ICAI has released the publication titled ‘Technical Guide on Taxation of HUFs’, which covers laws and procedures relating to taxation of HUFs at length and is very useful to elaborate on the matter of taxation of HUFs for guidance of the members.
As per the Income-tax Act, 1961, a Hindu Undivided family (HUF) is considered as separate legal entity and assessed to Income-tax as a distinct ‘person’. Also for HUF, there are separate provisions on computation of tax, clubbing of income of a HUF in the hands of a members, etc. under the Income-tax Act, 1961.

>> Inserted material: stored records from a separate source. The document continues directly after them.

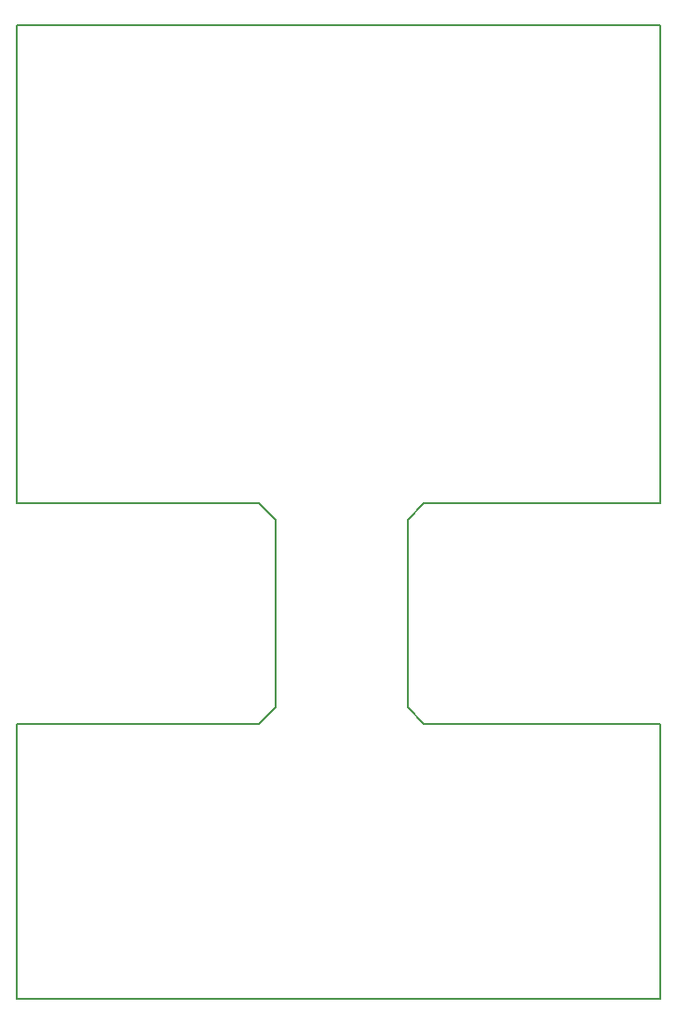
<source format=gm1>
G04 #@! TF.FileFunction,Profile,NP*
%FSLAX46Y46*%
G04 Gerber Fmt 4.6, Leading zero omitted, Abs format (unit mm)*
G04 Created by KiCad (PCBNEW 4.0.7) date 02/09/18 21:40:19*
%MOMM*%
%LPD*%
G01*
G04 APERTURE LIST*
%ADD10C,0.100000*%
%ADD11C,0.150000*%
G04 APERTURE END LIST*
D10*
D11*
X190260000Y-140644000D02*
X131760000Y-140644000D01*
X190260000Y-115644000D02*
X190260000Y-140644000D01*
X168760000Y-115644000D02*
X190260000Y-115644000D01*
X167260000Y-114144000D02*
X168760000Y-115644000D01*
X167260000Y-97144000D02*
X167260000Y-114144000D01*
X168760000Y-95644000D02*
X167260000Y-97144000D01*
X190260000Y-95644000D02*
X168760000Y-95644000D01*
X190260000Y-95144000D02*
X190260000Y-95644000D01*
X190260000Y-52144000D02*
X190260000Y-95144000D01*
X131760000Y-115644000D02*
X131760000Y-140644000D01*
X153760000Y-115644000D02*
X131760000Y-115644000D01*
X155260000Y-114144000D02*
X155260000Y-97144000D01*
X155260000Y-114144000D02*
X153760000Y-115644000D01*
X153760000Y-95644000D02*
X155260000Y-97144000D01*
X131760000Y-95644000D02*
X153760000Y-95644000D01*
X131760000Y-52144000D02*
X131760000Y-95644000D01*
X190260000Y-52144000D02*
X131760000Y-52144000D01*
M02*

</source>
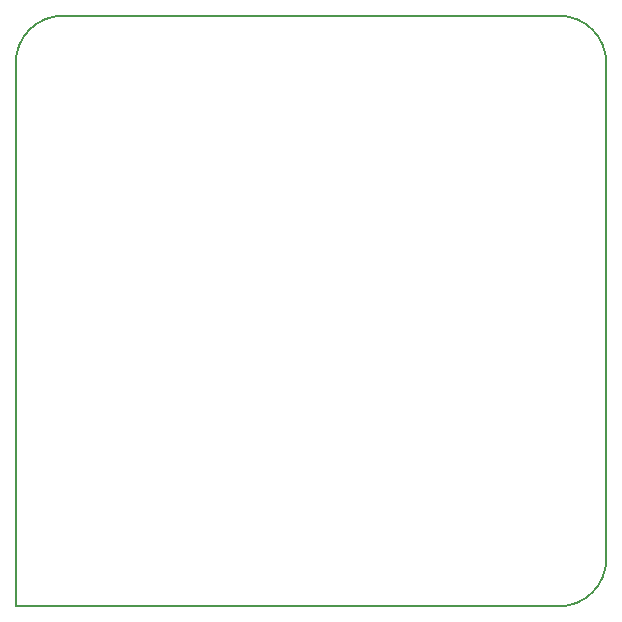
<source format=gm1>
G04 #@! TF.GenerationSoftware,KiCad,Pcbnew,5.1.6*
G04 #@! TF.CreationDate,2020-08-22T22:17:50-04:00*
G04 #@! TF.ProjectId,ball-spider,62616c6c-2d73-4706-9964-65722e6b6963,rev?*
G04 #@! TF.SameCoordinates,Original*
G04 #@! TF.FileFunction,Profile,NP*
%FSLAX46Y46*%
G04 Gerber Fmt 4.6, Leading zero omitted, Abs format (unit mm)*
G04 Created by KiCad (PCBNEW 5.1.6) date 2020-08-22 22:17:50*
%MOMM*%
%LPD*%
G01*
G04 APERTURE LIST*
G04 #@! TA.AperFunction,Profile*
%ADD10C,0.152400*%
G04 #@! TD*
G04 APERTURE END LIST*
D10*
X81000000Y-132000000D02*
G75*
G02*
X77000000Y-136000000I-4000000J0D01*
G01*
X77000000Y-86000000D02*
G75*
G02*
X81000000Y-90000000I0J-4000000D01*
G01*
X31000000Y-90000000D02*
G75*
G02*
X35000000Y-86000000I4000000J0D01*
G01*
X31000000Y-136000000D02*
X31000000Y-90000000D01*
X77000000Y-136000000D02*
X31000000Y-136000000D01*
X81000000Y-90000000D02*
X81000000Y-132000000D01*
X35000000Y-86000000D02*
X77000000Y-86000000D01*
M02*

</source>
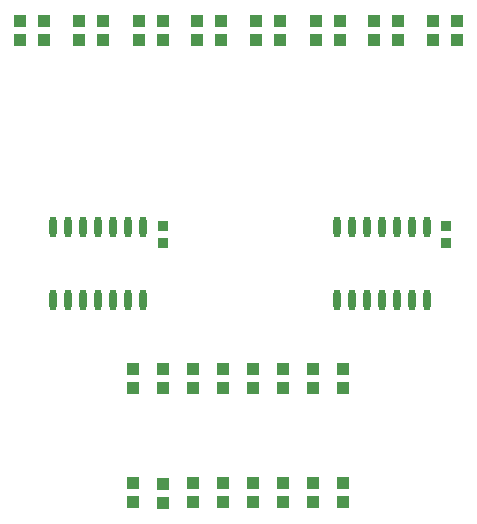
<source format=gbp>
G04 Layer: BottomPasteMaskLayer*
G04 Panelize: Stamp Hole, Column: 2, Row: 2, Board Size: 58.42mm x 58.42mm, Panelized Board Size: 122.84mm x 122.84mm*
G04 EasyEDA v6.5.34, 2023-08-03 19:43:33*
G04 740b3f77cd964f928969c304b1e17296,5a6b42c53f6a479593ecc07194224c93,10*
G04 Gerber Generator version 0.2*
G04 Scale: 100 percent, Rotated: No, Reflected: No *
G04 Dimensions in millimeters *
G04 leading zeros omitted , absolute positions ,4 integer and 5 decimal *
%FSLAX45Y45*%
%MOMM*%

%AMMACRO1*21,1,$1,$2,0,0,$3*%
%ADD10MACRO1,1X1.1X90.0000*%
%ADD11O,0.5999988X1.7999964*%
%ADD12MACRO1,0.8X0.9X-90.0000*%

%LPD*%
D10*
G01*
X4076705Y4842509D03*
G01*
X4076705Y4682510D03*
G01*
X4279905Y4842509D03*
G01*
X4279905Y4682510D03*
G01*
X3784607Y4842509D03*
G01*
X3784607Y4682510D03*
G01*
X3581407Y4842509D03*
G01*
X3581407Y4682510D03*
G01*
X3276607Y4842509D03*
G01*
X3276607Y4682510D03*
G01*
X3073407Y4842509D03*
G01*
X3073407Y4682510D03*
G01*
X2781307Y4842509D03*
G01*
X2781307Y4682510D03*
G01*
X2578110Y4842509D03*
G01*
X2578110Y4682510D03*
G01*
X2286010Y4842509D03*
G01*
X2286010Y4682510D03*
G01*
X2082810Y4842509D03*
G01*
X2082810Y4682510D03*
G01*
X1778010Y4842509D03*
G01*
X1778010Y4682510D03*
G01*
X1574810Y4842509D03*
G01*
X1574810Y4682510D03*
G01*
X1282712Y4842509D03*
G01*
X1282712Y4682510D03*
G01*
X1079512Y4842509D03*
G01*
X1079512Y4682510D03*
G01*
X4775205Y4842509D03*
G01*
X4775205Y4682510D03*
G01*
X4572005Y4842509D03*
G01*
X4572005Y4682510D03*
G01*
X3556010Y929901D03*
G01*
X3556010Y769901D03*
G01*
X3302010Y929901D03*
G01*
X3302010Y769901D03*
G01*
X3048010Y929901D03*
G01*
X3048010Y769901D03*
G01*
X2794010Y929901D03*
G01*
X2794010Y769901D03*
G01*
X2540010Y929901D03*
G01*
X2540010Y769901D03*
G01*
X2288811Y926304D03*
G01*
X2288811Y766305D03*
G01*
X2032010Y929901D03*
G01*
X2032010Y769901D03*
G01*
X3556007Y1896115D03*
G01*
X3556007Y1736115D03*
G01*
X3302007Y1896115D03*
G01*
X3302007Y1736115D03*
G01*
X3048007Y1896115D03*
G01*
X3048007Y1736115D03*
G01*
X2794007Y1896115D03*
G01*
X2794007Y1736115D03*
G01*
X2540007Y1896115D03*
G01*
X2540007Y1736115D03*
G01*
X2286007Y1896115D03*
G01*
X2286007Y1736115D03*
G01*
X2032007Y1896115D03*
G01*
X2032007Y1736115D03*
G01*
X3810010Y929901D03*
G01*
X3810010Y769901D03*
D11*
G01*
X1359204Y3104032D03*
G01*
X1486204Y3104032D03*
G01*
X1613204Y3104032D03*
G01*
X1740204Y3104032D03*
G01*
X1867204Y3104032D03*
G01*
X1994204Y3104032D03*
G01*
X2121204Y3104032D03*
G01*
X1359204Y2484018D03*
G01*
X1486204Y2484018D03*
G01*
X1613204Y2484018D03*
G01*
X1740204Y2484018D03*
G01*
X1867204Y2484018D03*
G01*
X1994204Y2484018D03*
G01*
X2121204Y2484018D03*
G01*
X3759200Y3104032D03*
G01*
X3886200Y3104032D03*
G01*
X4013200Y3104032D03*
G01*
X4140200Y3104032D03*
G01*
X4267200Y3104032D03*
G01*
X4394200Y3104032D03*
G01*
X4521200Y3104032D03*
G01*
X3759200Y2484018D03*
G01*
X3886200Y2484018D03*
G01*
X4013200Y2484018D03*
G01*
X4140200Y2484018D03*
G01*
X4267200Y2484018D03*
G01*
X4394200Y2484018D03*
G01*
X4521200Y2484018D03*
D12*
G01*
X2286307Y2965301D03*
G01*
X2286307Y3105299D03*
G01*
X4686302Y2965301D03*
G01*
X4686302Y3105299D03*
D10*
G01*
X3810007Y1896115D03*
G01*
X3810007Y1736115D03*
M02*

</source>
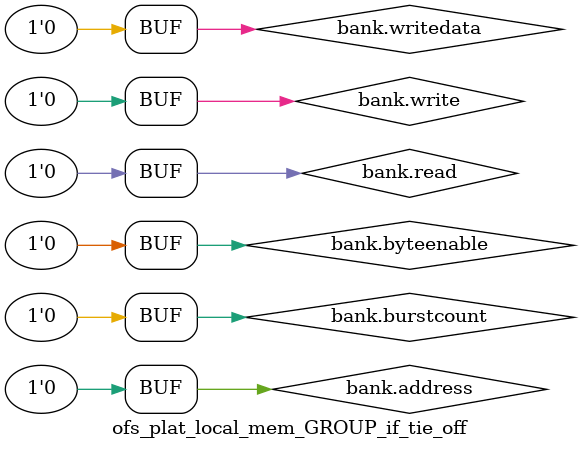
<source format=sv>



`include "ofs_plat_if.vh"

module ofs_plat_local_mem_GROUP_if_tie_off
   (
    ofs_plat_avalon_mem_if.to_slave bank
    );

    always_comb
    begin
        bank.burstcount = 0;
        bank.writedata = 0;
        bank.address = 0;
        bank.write = 0;
        bank.read = 0;
        bank.byteenable = 0;
    end

endmodule // ofs_plat_local_mem_GROUP_if_tie_off

</source>
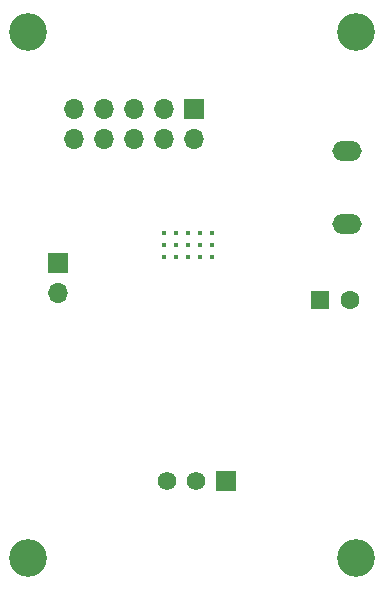
<source format=gbr>
%TF.GenerationSoftware,KiCad,Pcbnew,8.0.5*%
%TF.CreationDate,2025-12-29T14:40:48-06:00*%
%TF.ProjectId,FOC_DV,464f435f-4456-42e6-9b69-6361645f7063,rev?*%
%TF.SameCoordinates,Original*%
%TF.FileFunction,Soldermask,Bot*%
%TF.FilePolarity,Negative*%
%FSLAX46Y46*%
G04 Gerber Fmt 4.6, Leading zero omitted, Abs format (unit mm)*
G04 Created by KiCad (PCBNEW 8.0.5) date 2025-12-29 14:40:48*
%MOMM*%
%LPD*%
G01*
G04 APERTURE LIST*
%ADD10C,3.200000*%
%ADD11C,0.399999*%
%ADD12R,1.750000X1.750000*%
%ADD13C,1.575000*%
%ADD14O,2.500000X1.700000*%
%ADD15R,1.700000X1.700000*%
%ADD16O,1.700000X1.700000*%
%ADD17C,1.600000*%
%ADD18R,1.600000X1.600000*%
G04 APERTURE END LIST*
D10*
%TO.C,H4*%
X162250000Y-54500000D03*
%TD*%
%TO.C,H3*%
X134500000Y-99000000D03*
%TD*%
%TO.C,H2*%
X134500000Y-54500000D03*
%TD*%
%TO.C,H1*%
X162250000Y-99000000D03*
%TD*%
D11*
%TO.C,U1*%
X146049999Y-73500001D03*
X147049999Y-73500001D03*
X148050000Y-73500001D03*
X149050001Y-73500001D03*
X150050001Y-73500001D03*
X146049999Y-72500000D03*
X147049999Y-72500000D03*
X148050000Y-72500000D03*
X149050001Y-72500000D03*
X150050001Y-72500000D03*
X146049999Y-71499999D03*
X147049999Y-71499999D03*
X148050000Y-71499999D03*
X149050001Y-71499999D03*
X150050001Y-71499999D03*
%TD*%
D12*
%TO.C,J3*%
X151250000Y-92500000D03*
D13*
X148750000Y-92500000D03*
X146250000Y-92500000D03*
%TD*%
D14*
%TO.C,REF\u002A\u002A*%
X161500000Y-70750000D03*
X161500000Y-64500000D03*
%TD*%
D15*
%TO.C,U2*%
X148540000Y-61000000D03*
D16*
X148540000Y-63540000D03*
X146000000Y-61000000D03*
X146000000Y-63540000D03*
X143460000Y-61000000D03*
X143460000Y-63540000D03*
X140920000Y-61000000D03*
X140920000Y-63540000D03*
X138380000Y-61000000D03*
X138380000Y-63540000D03*
%TD*%
D15*
%TO.C,J1*%
X137000000Y-74000000D03*
D16*
X137000000Y-76540000D03*
%TD*%
D17*
%TO.C,C1*%
X161750000Y-77150000D03*
D18*
X159250000Y-77150000D03*
%TD*%
M02*

</source>
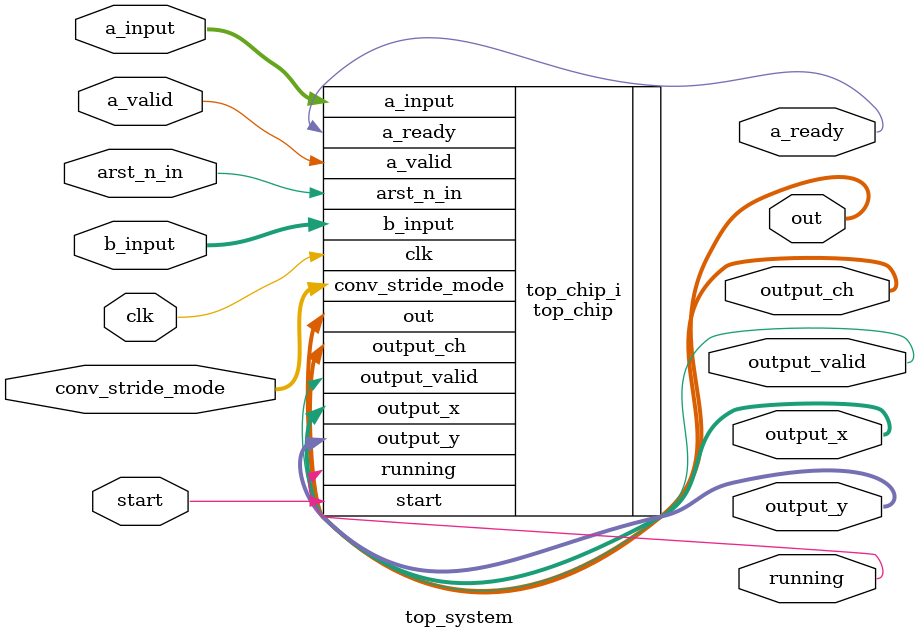
<source format=sv>
module top_system #(
    // these initial values are overwritten by tbench_top
    parameter int IO_DATA_WIDTH = 16,
    parameter int ACCUMULATION_WIDTH = 32,
    parameter int FEATURE_MAP_WIDTH = 1024,
    parameter int FEATURE_MAP_HEIGHT = 1024,
    parameter int INPUT_NB_CHANNELS = 64,
    parameter int OUTPUT_NB_CHANNELS = 64
) (
    input logic clk,
    input logic arst_n_in, //asynchronous reset, active low

    input logic [1:0] conv_stride_mode,
    // Currently support 3 modes:
    // 0: step = 1
    // 1: step = 2
    // 2: step = 4

    //system inputs and outputs
    input logic [IO_DATA_WIDTH-1:0] a_input, 
    input logic [IO_DATA_WIDTH-1:0] b_input, 
    input logic a_valid,
    output logic a_ready,
    

    output logic signed [IO_DATA_WIDTH-1:0] out,
    output logic output_valid,
    output logic [$clog2(FEATURE_MAP_WIDTH)-1:0] output_x,
    output logic [$clog2(FEATURE_MAP_HEIGHT)-1:0] output_y,
    output logic [$clog2(OUTPUT_NB_CHANNELS)-1:0] output_ch,


    input  logic start,
    output logic running
);
  

  top_chip #(
      .IO_DATA_WIDTH(IO_DATA_WIDTH),
      .ACCUMULATION_WIDTH(ACCUMULATION_WIDTH),
      .FEATURE_MAP_WIDTH(FEATURE_MAP_WIDTH),
      .FEATURE_MAP_HEIGHT(FEATURE_MAP_HEIGHT),
      .INPUT_NB_CHANNELS(INPUT_NB_CHANNELS),
      .OUTPUT_NB_CHANNELS(OUTPUT_NB_CHANNELS)
  ) top_chip_i (
      .clk(clk),
      .arst_n_in(arst_n_in),

      .conv_stride_mode(conv_stride_mode),

      .a_input(a_input),
      .b_input(b_input),
      .a_valid(a_valid),
      .a_ready(a_ready),
      

      .out(out),
      .output_valid(output_valid),
      .output_x(output_x),
      .output_y(output_y),
      .output_ch(output_ch),

      .start  (start),
      .running(running)
  );
endmodule

</source>
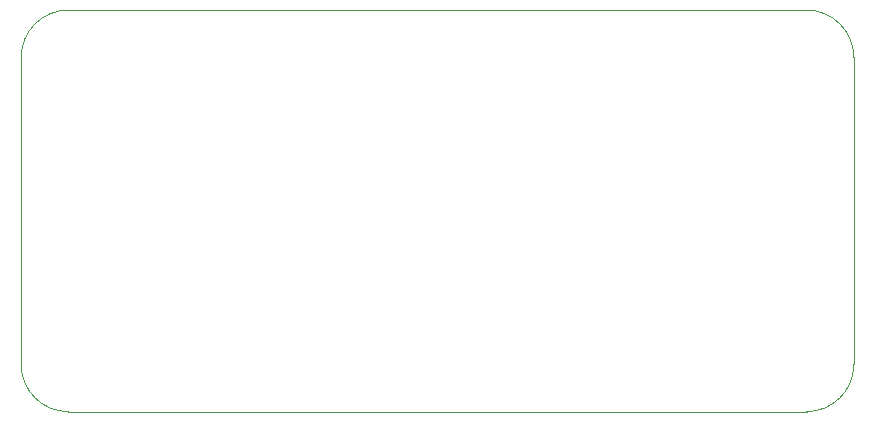
<source format=gbr>
%TF.GenerationSoftware,KiCad,Pcbnew,9.0.5*%
%TF.CreationDate,2026-02-02T17:26:06-08:00*%
%TF.ProjectId,Sensing device,53656e73-696e-4672-9064-65766963652e,1.0*%
%TF.SameCoordinates,Original*%
%TF.FileFunction,Profile,NP*%
%FSLAX46Y46*%
G04 Gerber Fmt 4.6, Leading zero omitted, Abs format (unit mm)*
G04 Created by KiCad (PCBNEW 9.0.5) date 2026-02-02 17:26:06*
%MOMM*%
%LPD*%
G01*
G04 APERTURE LIST*
%TA.AperFunction,Profile*%
%ADD10C,0.050000*%
%TD*%
G04 APERTURE END LIST*
D10*
X184500000Y-76000000D02*
X184500000Y-102000000D01*
X118000000Y-72000000D02*
X180500000Y-72000000D01*
X114000000Y-102000000D02*
X114000000Y-76000000D01*
X184500000Y-102000000D02*
G75*
G02*
X180500000Y-106000000I-4000000J0D01*
G01*
X180500000Y-72000000D02*
G75*
G02*
X184500000Y-76000000I0J-4000000D01*
G01*
X118000000Y-106000000D02*
G75*
G02*
X114000000Y-102000000I0J4000000D01*
G01*
X114000000Y-76000000D02*
G75*
G02*
X118000000Y-72000000I4000000J0D01*
G01*
X180500000Y-106000000D02*
X118000000Y-106000000D01*
M02*

</source>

In legal parlance, a Hindu Undivided Family (HUF) is a joint family consisting of lineal descendant members from a common ancestor. It is considered as a separate tax entity that is automatically constituted whenever a marriage takes place. The senior-most male member of the family is ordinary regarded as the Karta of the HUF. The Income of a HUF is subjected to tax separately (not in the hands of members) and HUF is required to obtain a separate Permanent Account Number (PAN). It can earn income from all sources, except salary. Rental income can also be earned on ancestral or other property held by a HUF.
Businesses in India are largely family oriented which has both positive and negative aspects. Taxation of HUF being peculiar to this Country draws a lot of interest amongst tax payers. The prevailing social environment is leading to the melting of large HUFs and a movement towards nuclear families resulting in a need for arranging the affairs especially in family-owned businesses. India is known for its big happy families; we epitomize the large family structure.